Romance might touch so many because it resolves the 21st-century tug-of-war between feminism and surrender. After all, if the modern romance heroine is desired by a dominant man, she also sets the parameters by which she fulfils her own desires. At the crossroads of the conflict and the key to working it through is the issue of consent.

In a workshop at RT called ‘Walking the Line of Consent’, the author Jeffe Kennedy reviewed the continuum from non-consent (‘Non-Con’) to questionable consent, or even dubious consent (‘Dub-Con’) – situations where the heroine agrees to sex, and even enjoys it, but has been trapped or pressured into it. This is what happens in Kennedy’s novel Under Contract (2015), where a financially destitute woman agrees to have kinky sex in exchange for paying off her debt. ‘Not a real thing at all, right?’ Kennedy said, laughing. ‘At least, nobody’s ever paid me.’

Of course, in real life, consent is everything, the gold and only standard.
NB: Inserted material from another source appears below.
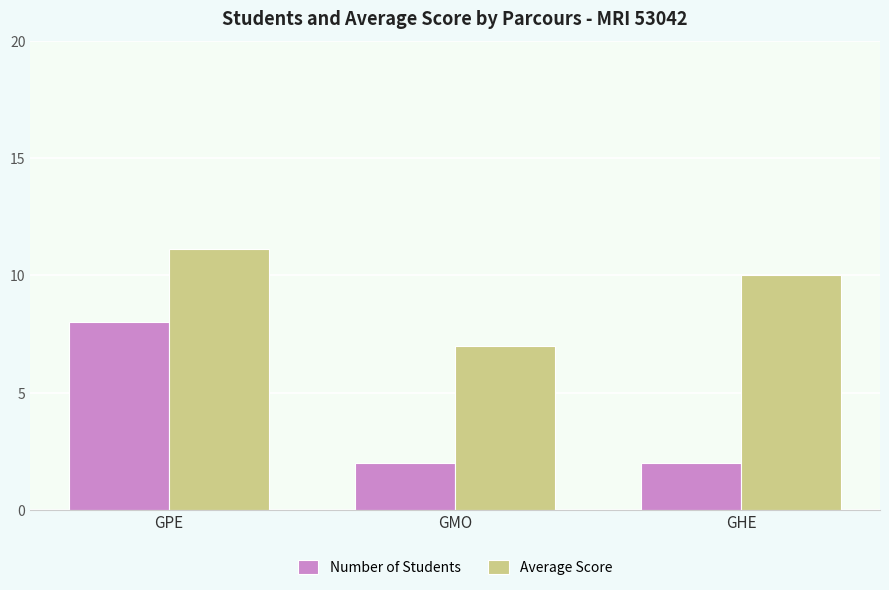

What is the approximate value of Number of Students at GMO?

2.0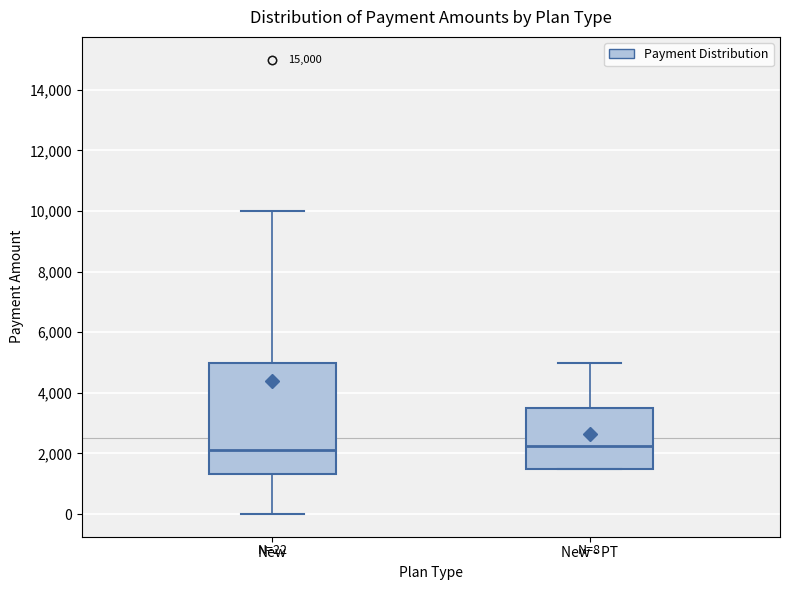

Comparing the boxes themselves (not the whiskers), which one is the tallest?

New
But in fiction, the most important variable is the consent of the reader. ‘You’ve all probably read those books where the heroine is all: “No, no, no!” and the hero is all: “Oh, but you will! I’ll force you!” and you as the reader are going: “Yes you will!” That’s the reader giving consent,’ Kennedy explained. Part of why dubious consent or forced seduction works is because readers also identify with the hero. ‘When the pirate captain takes the shrinking English virgin, we’re doing that too,’ she said. ‘We want to consume her. We want to seduce somebody. We like being on both sides of that, at least as far as the fantasy.’

As readers, we are drawn to what Kennedy called ‘the dark lure of being overpowered’ – by an alpha male as well as by a good story. Rather than exposing something about female desire, compromised consent in romance novels exposes something about narrative: conflict is what makes a great story. ‘Consent in fiction is psychological dynamite. It’s about subconscious desires and sexual fantasies. It’s not about real life,’ Kennedy emphasised.

As if to represent that dark lure of the flesh, RT also had a handful of male models vying for spots on the covers of new books. In a gender inversion of a high-rolling party, they strutted around in shirts with the sleeves cut off, flexing sculpted muscles and flashing brilliant smiles, hoping to catch the eye of publicists and authors. No one paid them much mind, and they seemed symbolic of the tension in romance novels – the centrality of an alpha male in a genre for, by, and about women.